Share |      Randall Parker, 2013 March 02 09:58 PM 


Comments
Phillep Harding said at March 3, 2013 5:48 PM:

Well, now. This looks promising. Now if I can just hang on until it's ready for release...

destructure said at March 4, 2013 8:49 AM:

Prostate cancer is the most common non-skin cancer in America, affecting 1 in 6 men. The obvious question is whether researchers can engineer virus to attack other kinds of cancers. So this is huge.

Mthson said at March 5, 2013 5:56 AM:

Best of luck, Phillep Harding. I've enjoyed your comments over the years!

Phillep Harding said at March 5, 2013 11:14 AM:

Thnx. The circle closes, but it's still scary sht.

Brett Bellmore said at March 5, 2013 4:46 PM:

If I'd only known, I wouldn't have hurried my prostate surgery. Of course, my lymphoma was only discovered because of the pre-operative physical for that surgery, so if I'd known I might now be dead...

Randall Parker said at March 8, 2013 8:30 PM:

Phillep,

It is worth looking at web sites where clinical trials get announced. You can get years ahead of the pack by doing a clinical trial.

Brett,

I'll keep an eye out for promising new lymphoma treatments too. Here's one. Here's another at an earlier stage of development that uses nanoparticles to trick lymphoma cells into thinking the anti-cancer drug is really HDL cholesterol.

Phillep Harding said at March 9, 2013 12:13 PM:

My medical oncologist is inclined to use them when possible. He suggested one once and I reacted before thinking, remembering some of the horror stories from the 50's and 60's (some of those trials should have brought murder charges).

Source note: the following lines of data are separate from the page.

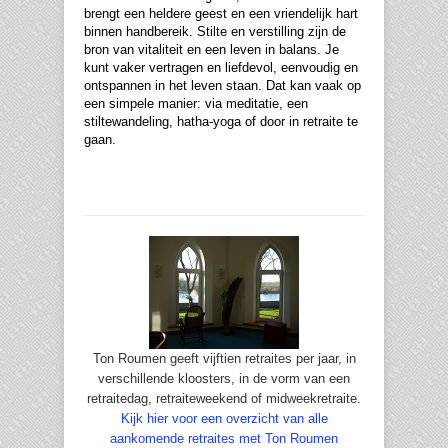
brengt een heldere geest en een vriendelijk hart
binnen handbereik. Stilte en verstilling zijn de
bron van vitaliteit en een leven in balans. Je
kunt vaker v
ertragen en liefdevol, eenvoudig en
ontspannen in het leven staan. Dat kan vaak op
een simpele manier: via meditatie, een
stiltewandeling, hatha-yoga of door in retraite te
gaan.
Ton Roumen geeft vijftien retraites per jaar, in
verschillende kloosters, in de vorm van een
retraitedag, retraiteweekend of midweekretraite.
Kijk hier voor een overzicht van alle
aankomende retraites met Ton Roumen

I plan to speak with him about what's available, the latest experimental drugs just lost effect and he wants me to come in. I may be off the net for a while, depending on what happens next.

Phillep Harding said at March 21, 2013 5:32 PM:

Well, the oncologist never heard of the Newcastle trials, but thinks it's an excellent approach. I've heard elsewhere of medical trials involving injecting salmonella in melanomas, it's supposed to kill all melanomas in the body. Sort of questionable in my mind; cancers mutate constantly, so what hits one might not effect another.